[Stored data]
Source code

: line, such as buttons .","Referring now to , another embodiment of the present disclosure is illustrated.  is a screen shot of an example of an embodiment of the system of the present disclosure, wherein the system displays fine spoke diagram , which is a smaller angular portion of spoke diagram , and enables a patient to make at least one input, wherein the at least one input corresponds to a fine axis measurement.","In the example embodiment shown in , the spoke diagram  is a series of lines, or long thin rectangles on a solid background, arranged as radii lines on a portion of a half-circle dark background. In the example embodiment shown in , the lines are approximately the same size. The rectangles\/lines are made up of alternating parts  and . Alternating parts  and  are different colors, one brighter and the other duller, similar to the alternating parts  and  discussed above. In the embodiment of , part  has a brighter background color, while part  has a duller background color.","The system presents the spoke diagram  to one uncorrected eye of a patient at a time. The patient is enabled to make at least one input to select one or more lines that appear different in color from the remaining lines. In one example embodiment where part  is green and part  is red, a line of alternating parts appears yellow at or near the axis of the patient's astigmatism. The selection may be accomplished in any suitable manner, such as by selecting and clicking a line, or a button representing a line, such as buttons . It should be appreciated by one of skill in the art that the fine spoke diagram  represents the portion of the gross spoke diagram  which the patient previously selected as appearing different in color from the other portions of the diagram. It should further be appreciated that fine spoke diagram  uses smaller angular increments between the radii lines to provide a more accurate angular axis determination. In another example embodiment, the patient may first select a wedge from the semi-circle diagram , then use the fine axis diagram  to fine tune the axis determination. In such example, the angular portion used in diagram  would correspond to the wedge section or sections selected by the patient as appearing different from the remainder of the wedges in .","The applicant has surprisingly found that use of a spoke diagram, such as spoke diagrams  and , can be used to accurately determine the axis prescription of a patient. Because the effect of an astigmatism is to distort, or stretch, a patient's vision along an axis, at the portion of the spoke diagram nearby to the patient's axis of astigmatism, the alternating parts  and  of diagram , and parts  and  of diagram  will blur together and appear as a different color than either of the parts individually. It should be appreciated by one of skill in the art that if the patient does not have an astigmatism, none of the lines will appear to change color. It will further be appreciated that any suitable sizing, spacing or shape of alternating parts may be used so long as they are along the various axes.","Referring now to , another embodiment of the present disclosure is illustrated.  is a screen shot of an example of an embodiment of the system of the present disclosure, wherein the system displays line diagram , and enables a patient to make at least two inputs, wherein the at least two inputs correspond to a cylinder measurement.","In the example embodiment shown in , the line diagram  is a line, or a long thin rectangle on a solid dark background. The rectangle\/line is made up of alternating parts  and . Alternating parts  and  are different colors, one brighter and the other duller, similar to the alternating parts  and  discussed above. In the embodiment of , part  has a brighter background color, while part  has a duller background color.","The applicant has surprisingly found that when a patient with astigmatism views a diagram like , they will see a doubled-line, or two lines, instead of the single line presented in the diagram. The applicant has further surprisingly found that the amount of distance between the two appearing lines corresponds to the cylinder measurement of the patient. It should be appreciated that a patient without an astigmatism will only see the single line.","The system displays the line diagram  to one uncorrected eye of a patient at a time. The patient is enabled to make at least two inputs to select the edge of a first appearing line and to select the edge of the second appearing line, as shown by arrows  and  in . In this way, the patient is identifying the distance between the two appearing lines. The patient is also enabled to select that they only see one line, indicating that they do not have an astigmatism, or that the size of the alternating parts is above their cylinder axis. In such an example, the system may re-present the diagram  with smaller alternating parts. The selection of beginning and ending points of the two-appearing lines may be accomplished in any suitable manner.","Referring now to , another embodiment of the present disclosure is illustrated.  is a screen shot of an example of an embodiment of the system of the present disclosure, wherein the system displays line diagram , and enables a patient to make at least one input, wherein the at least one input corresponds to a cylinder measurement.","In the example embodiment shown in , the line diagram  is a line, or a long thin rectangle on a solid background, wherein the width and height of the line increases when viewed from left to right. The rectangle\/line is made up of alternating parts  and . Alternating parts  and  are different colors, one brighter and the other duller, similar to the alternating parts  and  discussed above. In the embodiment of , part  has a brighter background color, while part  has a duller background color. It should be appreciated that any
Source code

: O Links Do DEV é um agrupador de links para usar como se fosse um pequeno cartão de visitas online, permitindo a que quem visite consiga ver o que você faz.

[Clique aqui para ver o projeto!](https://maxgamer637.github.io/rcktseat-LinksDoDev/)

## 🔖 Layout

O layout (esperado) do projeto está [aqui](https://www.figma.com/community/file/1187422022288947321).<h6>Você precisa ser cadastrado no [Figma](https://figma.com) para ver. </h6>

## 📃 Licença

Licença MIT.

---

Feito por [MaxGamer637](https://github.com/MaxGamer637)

## [Aim of the task]
Set down exactly the lines from the one that contains "[Clique aqui para" to the final line above, both included, and nothing more.

## [Finished task]
[Clique aqui para ver o projeto!](https://maxgamer637.github.io/rcktseat-LinksDoDev/)

## 🔖 Layout

O layout (esperado) do projeto está [aqui](https://www.figma.com/community/file/1187422022288947321).<h6>Você precisa ser cadastrado no [Figma](https://figma.com) para ver. </h6>

## 📃 Licença

Licença MIT.

---

Feito por [MaxGamer637](https://github.com/MaxGamer637)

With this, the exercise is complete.